IRB#52591: Retrospective analysis of patients with history of primary brain neoplasm evaluated with FDG-PET for the presence of recurrent tumor versus tumor necrosis. (Hoffman PI) 

The objectives of this retrospective study are to:

  1. Examine the previous diagnosis established from electronic medical record, FDG-PET imaging and available follow up imaging (FDG-PET, MRI) which have been obtained to establish the accuracy of the diagnosis. We wish to assess the impact of the various imaging tests on altering a final clinical diagnosis.
  2. Correlate visual assessment of FDG uptake, (SUVmax, and pre-establish cut-off value of 1.8 which accounts to for ratio of metabolic activity of the target lesion to contralateral white matter with progression and survival.
  3. Evaluate the impact of correlating MRI imaging (MR perfusion, MR spectroscopy) where available to the diagnosis of recurrent tumor versus tumor necrosis.
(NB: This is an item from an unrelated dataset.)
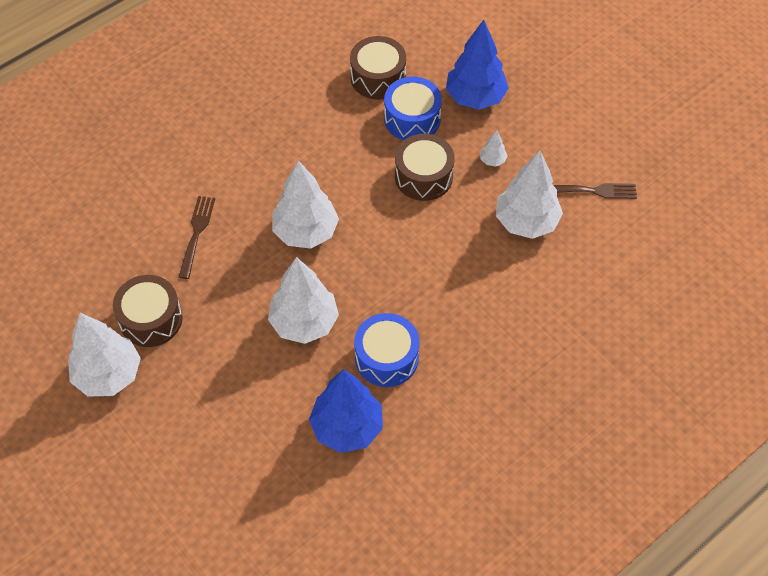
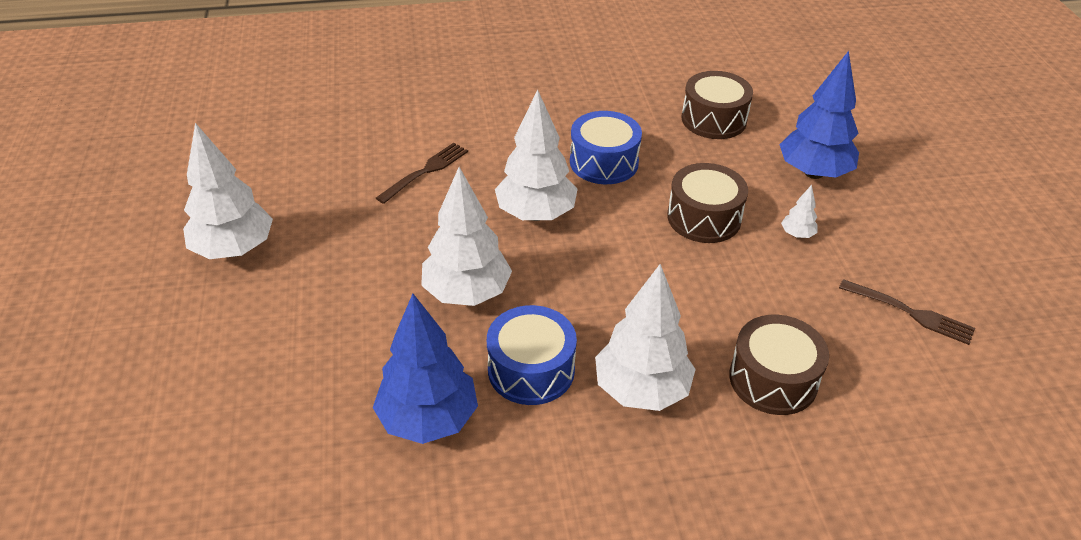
camera: 30 degrees right, 15 degrees down
brown drum [113,275,183,347] -> brown drum moved to [729,315,829,415]
blue drum [384,77,442,140] -> blue drum moved to [570,111,642,184]
white tree [496,150,563,239] -> white tree moved to [595,264,696,411]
IRB#60947: Preliminary Assessment of [18F] Fluciclatide (GE [18F]AH111585) in Glioblastoma Multiforme Treated with Bevacizumab

This exploratory study uses [18F] Fluciclatide (10 mCi) an investigational PET imaging agent and PET imaging in patients with glioblastoma multiforme (GBM) to be treated with Bevacizumab.  The primary objective of this study is to determine the safety and preliminary efficacy of [18F] Fluciclatide in patients with GBM receiving standard Bevacizumab therapy (10mg/kg IV every 2 weeks). Secondary exploratory objectives are to determine the association of [18F] Fluciclatide uptake, FDG uptake, and tumor blood flow/perfusion determined with H215O and MRI and correlate these variables with time to progression (TTP) in participants with GBM treated with Bevacizumab. 




IRB#68059: Investigation of the Roles of Inflammation and Cancer in the Development of Dementia and Other Cognitive Deficits

The primary objective of this study is to determine the association of inflammation and cancer in the development of dementia and other cognitive deficits. The study addresses the following four aims:

Aim 1: Test hypotheses that inflammatory disease diagnosis will be associated with an increased risk of dementia and other cognitive deficits.

Aim 2: Test hypotheses that treatments to suppress the immune system, such as in the case of solid organ transplants, will be associated with a decreased risk of dementia and other cognitive deficits.

Aim 3: Test hypotheses that cancer diagnosis will be associated with an increased risk of dementia and other cognitive deficits.

Aim 4: Explore whether or not the two-hit hypothesis (i.e. diagnosis of both cancer and an inflammatory disease) will substantially increase the likelihood of developing dementia and other cognitive deficits.